→ Records to process

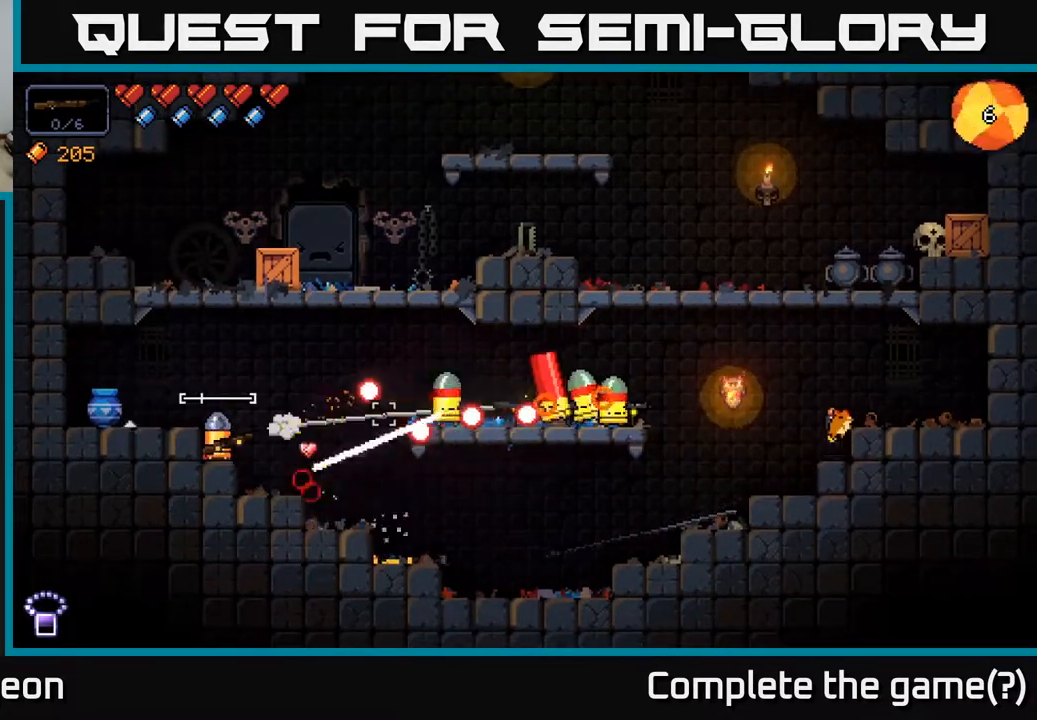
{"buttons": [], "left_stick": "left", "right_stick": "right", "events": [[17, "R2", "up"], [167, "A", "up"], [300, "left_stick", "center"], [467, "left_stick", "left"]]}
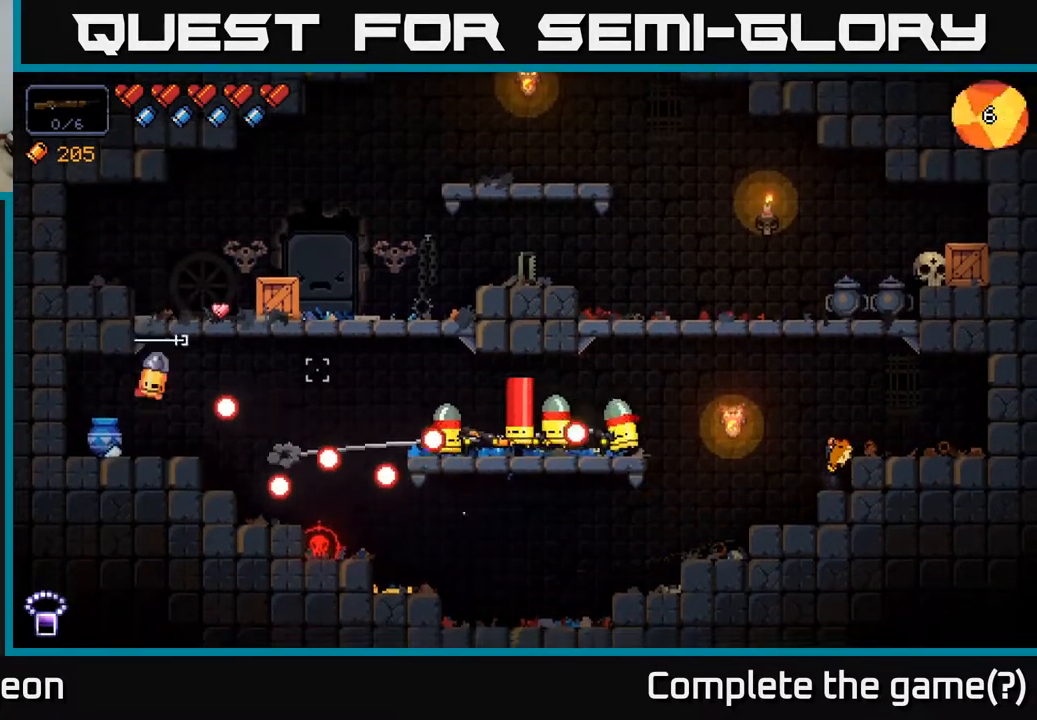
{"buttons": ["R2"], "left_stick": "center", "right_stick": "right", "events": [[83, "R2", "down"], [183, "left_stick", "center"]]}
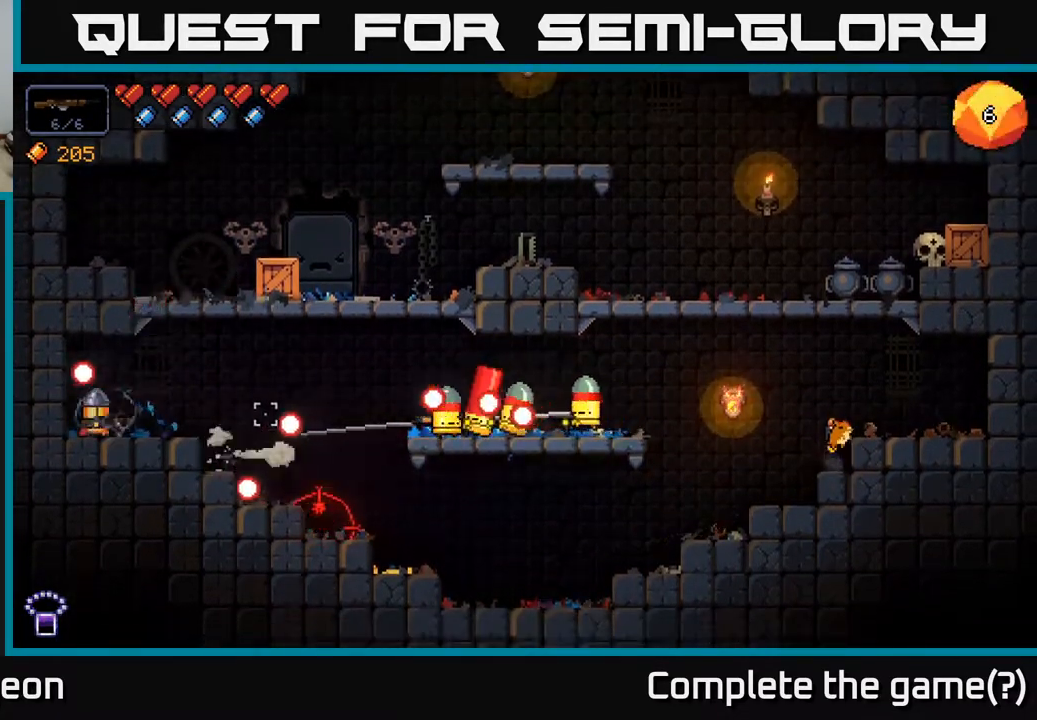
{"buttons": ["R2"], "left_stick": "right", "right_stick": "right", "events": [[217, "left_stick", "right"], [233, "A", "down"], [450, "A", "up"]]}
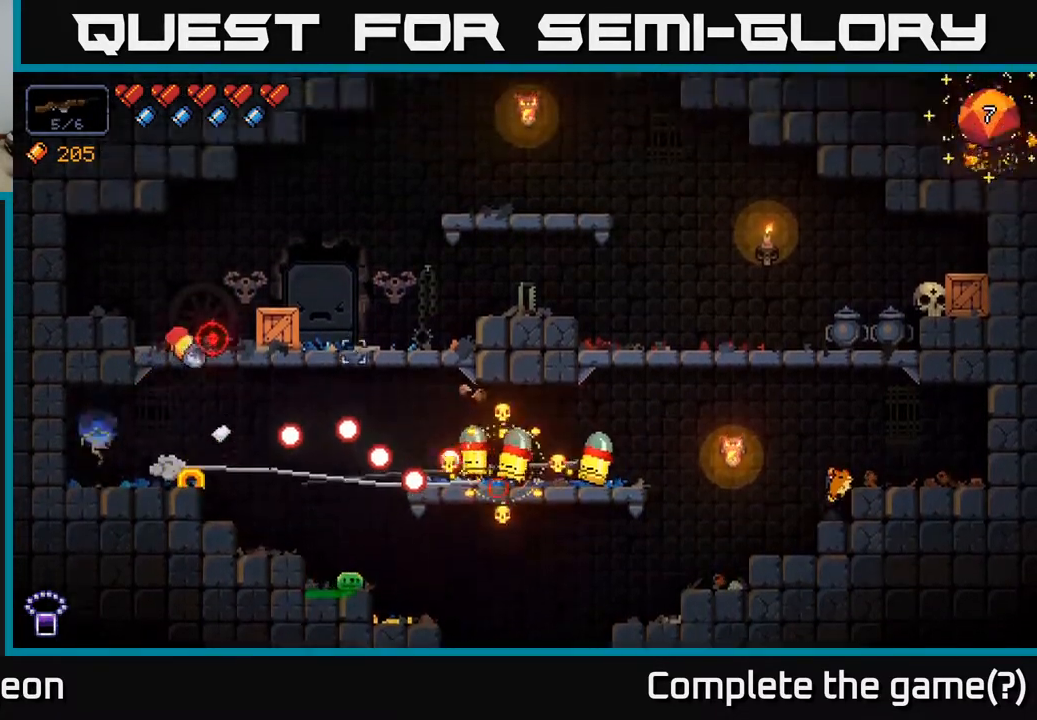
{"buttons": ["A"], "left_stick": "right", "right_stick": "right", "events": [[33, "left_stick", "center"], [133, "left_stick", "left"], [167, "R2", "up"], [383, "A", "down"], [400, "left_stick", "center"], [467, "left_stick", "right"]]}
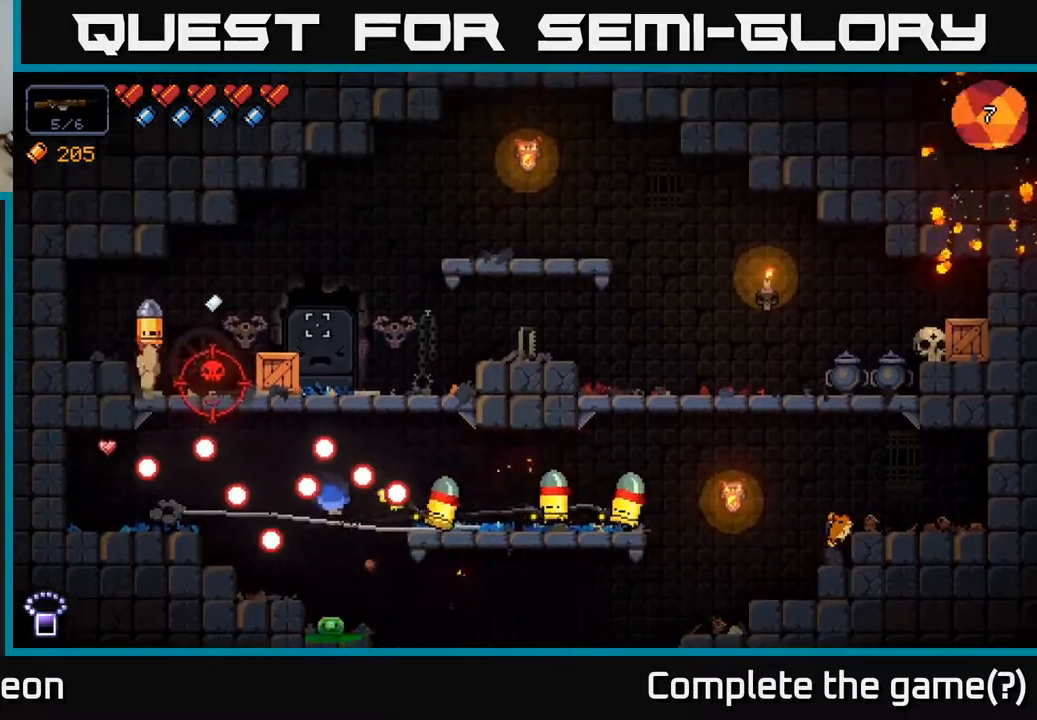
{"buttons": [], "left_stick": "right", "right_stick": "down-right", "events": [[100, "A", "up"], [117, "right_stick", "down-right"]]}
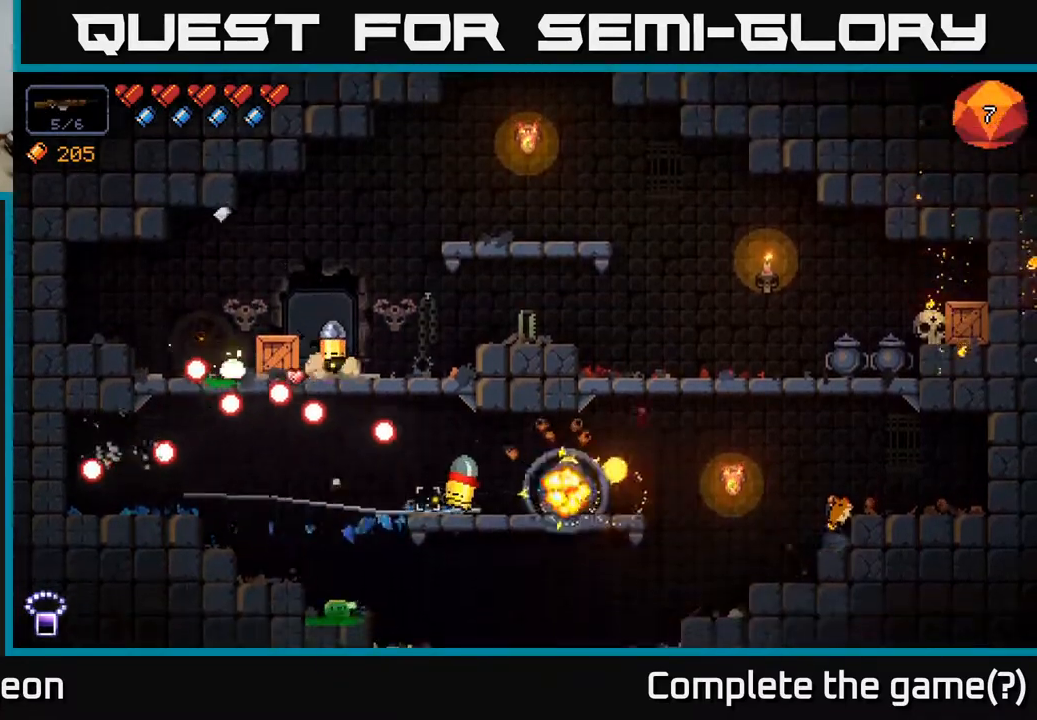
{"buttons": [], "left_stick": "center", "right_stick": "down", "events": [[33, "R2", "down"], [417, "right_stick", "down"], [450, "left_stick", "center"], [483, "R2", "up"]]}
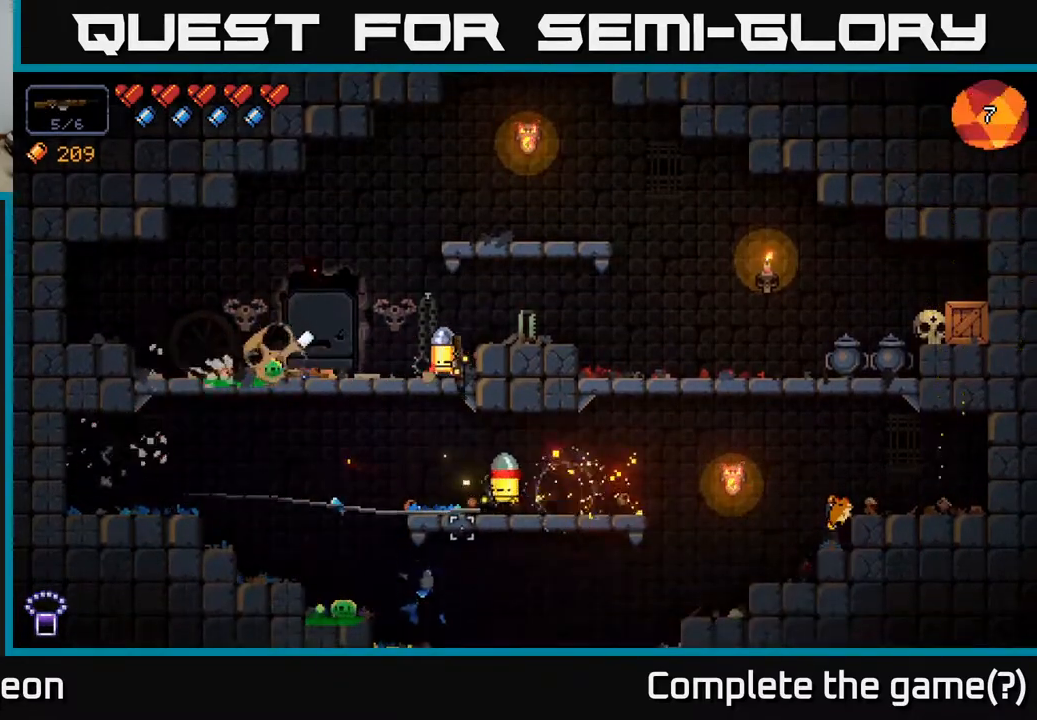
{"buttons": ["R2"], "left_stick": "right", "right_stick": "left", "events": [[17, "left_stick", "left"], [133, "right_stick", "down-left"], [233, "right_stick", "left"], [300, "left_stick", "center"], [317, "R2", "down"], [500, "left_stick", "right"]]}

→ About this task
The copy you produce must hold all the records above exactly and none of their pictures.

→ Task response
{"buttons": [], "left_stick": "left", "right_stick": "right", "events": [[17, "R2", "up"], [167, "A", "up"], [300, "left_stick", "center"], [467, "left_stick", "left"]]}
{"buttons": ["R2"], "left_stick": "center", "right_stick": "right", "events": [[83, "R2", "down"], [183, "left_stick", "center"]]}
{"buttons": ["R2"], "left_stick": "right", "right_stick": "right", "events": [[217, "left_stick", "right"], [233, "A", "down"], [450, "A", "up"]]}
{"buttons": ["A"], "left_stick": "right", "right_stick": "right", "events": [[33, "left_stick", "center"], [133, "left_stick", "left"], [167, "R2", "up"], [383, "A", "down"], [400, "left_stick", "center"], [467, "left_stick", "right"]]}
{"buttons": [], "left_stick": "right", "right_stick": "down-right", "events": [[100, "A", "up"], [117, "right_stick", "down-right"]]}
{"buttons": [], "left_stick": "center", "right_stick": "down", "events": [[33, "R2", "down"], [417, "right_stick", "down"], [450, "left_stick", "center"], [483, "R2", "up"]]}
{"buttons": ["R2"], "left_stick": "right", "right_stick": "left", "events": [[17, "left_stick", "left"], [133, "right_stick", "down-left"], [233, "right_stick", "left"], [300, "left_stick", "center"], [317, "R2", "down"], [500, "left_stick", "right"]]}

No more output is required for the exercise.